◆ What to do ◆
In the items below, copy word for word the part that opens with the line containing "Amazonで「Apple AirPods（第3世代）MagSafe充" and closes with the line containing "W1ヘッドフォンチップ、マグネット式イヤーバッ", including both of those lines.

[Opening Supplied material section]

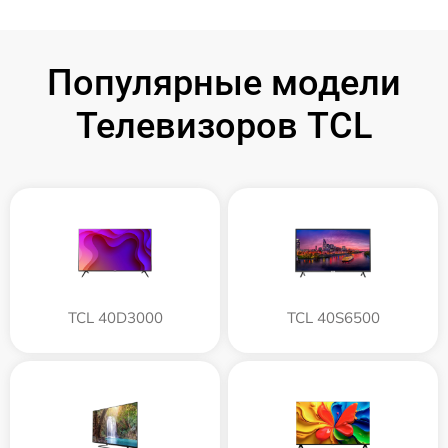
Популярные модели
Телевизоров TCL
TCL 40D3000
TCL 40S6500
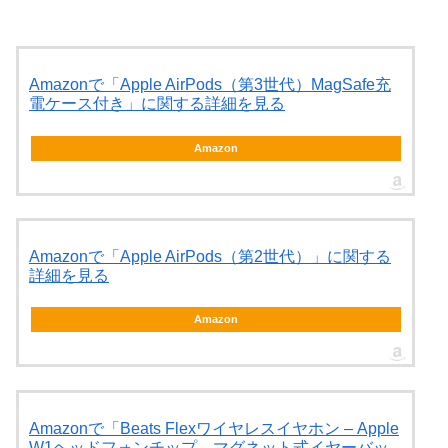
Amazonで「Apple AirPods（第3世代）MagSafe充
電ケース付き」に関する詳細を見る
Amazon
Amazonで「Apple AirPods（第2世代）」に関する
詳細を見る
Amazon
Amazonで「Beats Flexワイヤレスイヤホン – Apple
W1ヘッドフォンチップ、マグネット式イヤーバッ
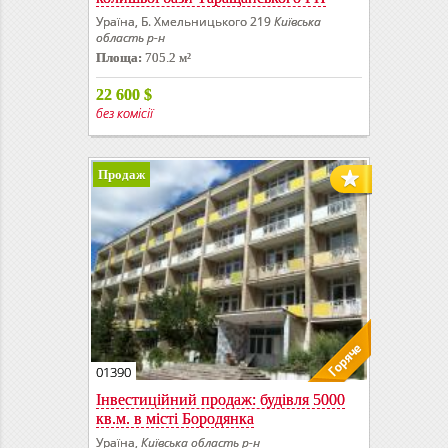
Ураїна, Б. Хмельницького 219
Київська
область р-н
Площа:
705.2 м²
22 600
$
без комісії
Продаж
01390
Інвестиційний продаж: будівля 5000
кв.м. в місті Бородянка
Ураїна,
Київська область р-н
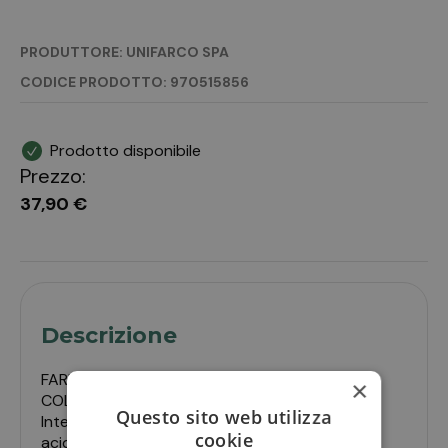
PRODUTTORE: UNIFARCO SPA
CODICE PRODOTTO: 970515856
Prodotto disponibile
Prezzo:
37,90 €
Descrizione
FARMACISTI PREPARATORIAge Formula
×
COLLAGENE E ACIDO IALURONICO Descrizione
Questo sito web utilizza
Integratore alimentare con collagene Verisol,
cookie
acido ialuronico e manganese.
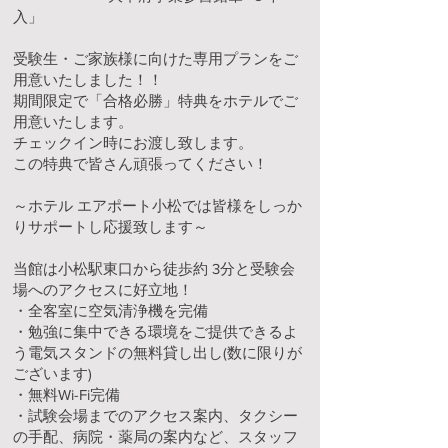
入」
受験生・ご家族様に向けた専用プランをご
用意いたしました！！
期間限定で「合格必勝」特典をホテルでご
用意いたします。
チェックイン時にお渡し致します。
この特典で皆さん頑張ってください！
～ホテル エアポート小松では皆様をしっか
りサポートし応援致します～
当館は小松駅東口から徒歩約 3分と受験会
場へのアクセスに好立地！
・全客室に空気清浄機を完備
・勉強に集中できる環境をご提供できるよ
う電気スタンドの無料貸し出し(数に限りが
ございます)
・無料Wi-Fi完備
・試験会場までのアクセス案内、タクシー
の手配、病院・薬局の案内など、スタッフ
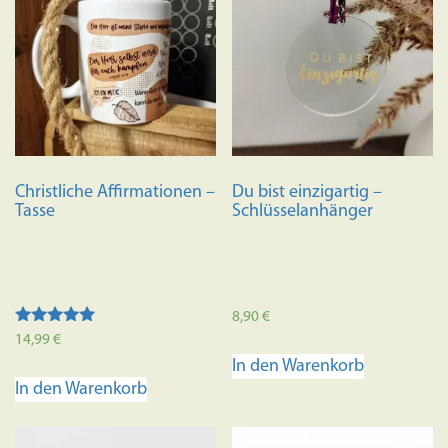
auf.
Die
Optione
können
auf
der
Produkts
Christliche Affirmationen –
Du bist einzigartig –
gewählt
Tasse
Schlüsselanhänger
werden
8,90
€
Bewertet mit
14,99
€
5.00
In den Warenkorb
von 5
In den Warenkorb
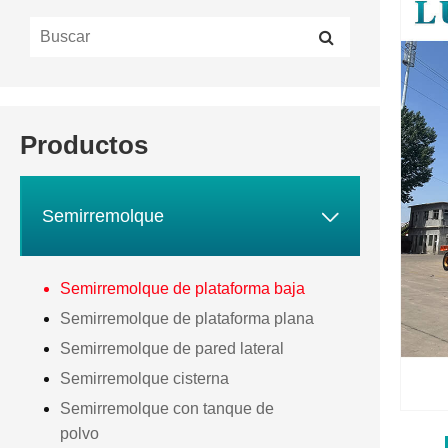
Productos

Semirremolque
Semirremolque de plataforma baja
Semirremolque de plataforma plana
Semirremolque de pared lateral
Semirremolque cisterna
Semirremolque con tanque de
polvo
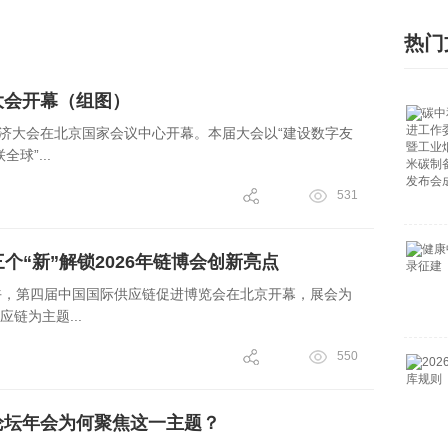
热门
济大会开幕（组图）
字经济大会在北京国家会议中心开幕。本届大会以“建设数字友
球”...
531
个“新”解锁2026年链博会创新亮点
上午，第四届中国国际供应链促进博览会在北京开幕，展会为
链为主题...
550
斯论坛年会为何聚焦这一主题？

[Closing Supplied material section]

◆ Response to the exercise ◆
Amazonで「Apple AirPods（第3世代）MagSafe充
電ケース付き」に関する詳細を見る
Amazon
Amazonで「Apple AirPods（第2世代）」に関する
詳細を見る
Amazon
Amazonで「Beats Flexワイヤレスイヤホン – Apple
W1ヘッドフォンチップ、マグネット式イヤーバッ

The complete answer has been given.